Małe małpki to duże miliardy. Stacje paliw bronią żyły złota
Niedawny projekt zakazu sprzedaży napojów alkoholowych na stacjach benzynowych wywołał sporo kontrowersji. Nietrudno się jednak dziwić, bowiem jak wynika z ostatnich badań, alkohol pełni dla stacji bardzo istotną rolę.

Podnoszenie tematu sprzedaży alkoholu na stacjach benzynowych zawsze odbija się w naszym kraju szerokim echem. Zwolennicy zakazu tej działalności twierdzą, że przyczynia się on w naszym kraju do pogłębiania problemów związanych z nadużywaniem alkoholu poprzez znaczne zwiększanie jego dostępności. Jak się okazuje, klienci stacji najbardziej upodobali sobie jeden, konkretny rodzaj zakupu.
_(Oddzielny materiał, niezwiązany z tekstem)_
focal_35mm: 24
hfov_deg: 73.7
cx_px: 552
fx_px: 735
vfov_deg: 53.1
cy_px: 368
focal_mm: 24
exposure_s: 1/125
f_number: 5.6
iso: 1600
Najpopularniejsze są klasyczne "małpki"
Jak wynika z danych NielsenIQ na które powołuje się "Rzeczpospolita", łączna, roczna sprzedaż alkoholu na stacjach paliw osiąga sumę niemal 1,3 mld zł. Stanowi to 2,6 proc. całego rynku alkoholowego w Polsce, wartego 50 mld zł. Jeżeli to dla kogoś mało to dodajmy, że w ciągu ostatniego roku sprzedaż ta wzrosła o 4,2 proc. Jak zaś podaje Rzeczpospolita, choć udział sprzedaży alkoholu na "cepeenach" w sprzedaży pozapaliwowej (czyli m.in. artykułów spożywczych, prasy, czy przyborów do samochodu) w I poł 2025 r. wynosił 2,6 proc., obecnie stanowi już 11,3 proc.
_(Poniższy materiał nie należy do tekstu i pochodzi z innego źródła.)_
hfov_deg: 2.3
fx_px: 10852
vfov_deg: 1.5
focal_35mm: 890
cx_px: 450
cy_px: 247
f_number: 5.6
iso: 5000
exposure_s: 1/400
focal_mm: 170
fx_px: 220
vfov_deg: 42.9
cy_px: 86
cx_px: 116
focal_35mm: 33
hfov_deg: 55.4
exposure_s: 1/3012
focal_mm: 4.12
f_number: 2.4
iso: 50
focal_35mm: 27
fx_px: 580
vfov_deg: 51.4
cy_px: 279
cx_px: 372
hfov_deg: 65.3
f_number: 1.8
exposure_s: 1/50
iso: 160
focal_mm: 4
Nad wyraz popularne okazują się małe butelki wódki o pojemności 100 ml - czyli oczywiście popularne "małpki". Ponad co czwarty kupiony na stacjach paliw alkohol - a dokładnie 26,7 proc. - to właśnie wódka o najmniejszej pojemności. Dla porównania, w przekroju całego rynku (bez podziału na punkty sprzedaży) małpki stanowią 17 proc. kupowanego alkoholu, i to mimo zanotowanego w ostatnim czasie wzrostu o 3,7 proc.
Ludzie mają już tego dość - ale stacje próbują się bronić
Niedawno KP Lewica złożył projekt zakładający zakaz sprzedaży napojów wyskokowych na stacjach paliw. Spotkało się to ze sporą krytyką branży paliwowej, za która stanął POPiHN - Polska Organizacja Przemysłu i Handlu Naftowego. Zdaniem organizacji, stacje stanowią jedynie 5,5 tys. punktów sprzedaży alkoholu, podczas gdy ogólnie mamy ich w kraju 119 tys. Projekt ustawy zaprezentowany przez Lewicę ma być dyskryminujący wobec sektora paliwowego i nie zwalczy on problemu z alkoholizmem w kraju, a tylko doprowadzi do wzrostu sprzedaży gdzie indziej.
Osobiście mam nieco inne zdanie na ten temat. Myślę, że to nie jest tak, że kierowcy w drodze zajeżdżają na stacje, by kupować na nich alkohol, który sobie spożyją za kierownicą (a przynajmniej żywię głęboką nadzieję, że tak nie jest). Najprawdopodobniej takie statystyki napędzają ludzie, którzy na te stacje przychodzą na piechotę, bo w najbliższej okolicy nie ma sklepu monopolowego 24 h, ani Żabki (lub jest po 22/23 i ta się zdążyła zamknąć). W takiej sytuacji stacja benzynowa otwarta całą dobę przez cały tydzień, w niedzielę i święta staje się jedynym źródłem alkoholu - a szczególnie małpek na "jednego grzdyla".